To do
**a)** In the article on check clearing, rewrite the paragraph that begins "Check 21 — short for" more briefly, keeping its main facts.
**b)** In the article on check clearing, give the text between "The ability to" and "said consumer advocates.", inclusive, swapping "grace period" for "buffer period".
**c)** List every harm to bank customers that consumer groups or consumer advocates warn about in the article on check clearing.
BEGIN Page excerpt
New federal regulations that will permit banks to process checks in a matter of hours instead of days went into effect today, prompting consumers groups to renew warnings about the increased likelihood of bounced checks and overdraft penalties.
Check 21 — short for the Check Clearing for the 21st Century Act — allows banks to transmit and clear checks by electronic facsimile instead of being required to physically ship the check to the bank that issued them for processing. The new regulations were prompted in part by the disruption of commercial aviation during the 9/11 attacks, which caused massive delays in check processing.
The ability to clear checks electronically will drastically reduce the "float" time, or the informal grace period of a day or more that now exists between the time a check is written and the time the funds are tapped. That could result in millions of bounced checks and costly fees for banking customers who have grown accustomed to the float, said consumer advocates.
Bank customers are not suppose to write checks against money they do not have in their accounts, but the practice is widespread.
END Page excerpt
BEGIN Data excerpt
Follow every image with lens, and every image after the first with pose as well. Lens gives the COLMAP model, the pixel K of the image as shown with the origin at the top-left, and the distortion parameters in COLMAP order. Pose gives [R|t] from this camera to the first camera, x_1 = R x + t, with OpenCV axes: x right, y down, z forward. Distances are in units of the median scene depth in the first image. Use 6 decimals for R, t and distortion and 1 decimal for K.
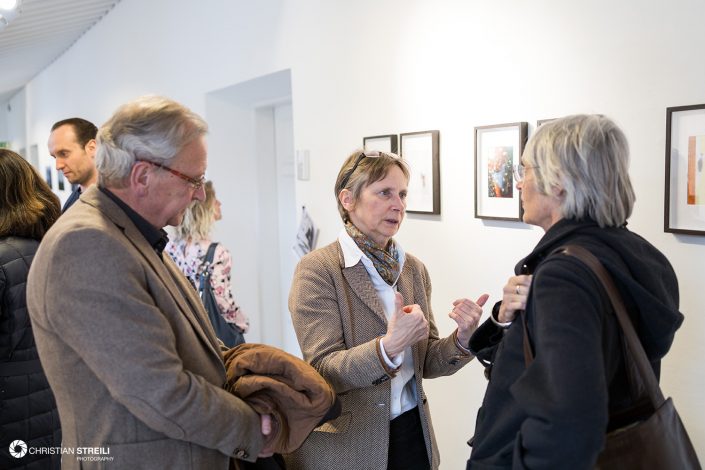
lens RADIAL K [[695.3, 0, 352.5], [0, 695.3, 235.0], [0, 0, 1]] dist [0.032816, -0.093210]
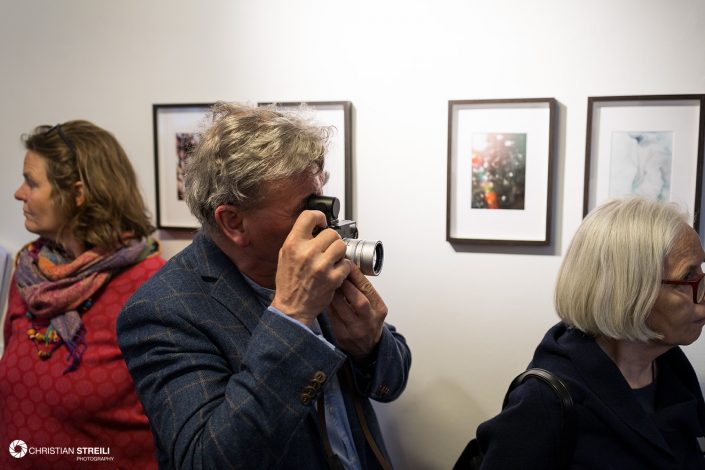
lens RADIAL K [[695.3, 0, 352.5], [0, 695.3, 235.0], [0, 0, 1]] dist [0.032816, -0.093210]
pose [[0.698915, -0.049038, 0.713521, -0.357739], [0.045304, 0.998679, 0.024260, -0.051086], [-0.713768, 0.015370, 0.700213, 0.622351]]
END Data excerpt
Responses by task
**a)** Check 21, the Check Clearing for the 21st Century Act, lets banks clear checks by electronic facsimile rather than physically shipping them to the issuing bank. The rules came partly in response to the 9/11 attacks, when disrupted air travel caused massive check-processing delays.

**b)**
The ability to clear checks electronically will drastically reduce the "float" time, or the informal buffer period of a day or more that now exists between the time a check is written and the time the funds are tapped. That could result in millions of bounced checks and costly fees for banking customers who have grown accustomed to the float, said consumer advocates.

**c)**
- bounced checks
- overdraft penalties
- costly fees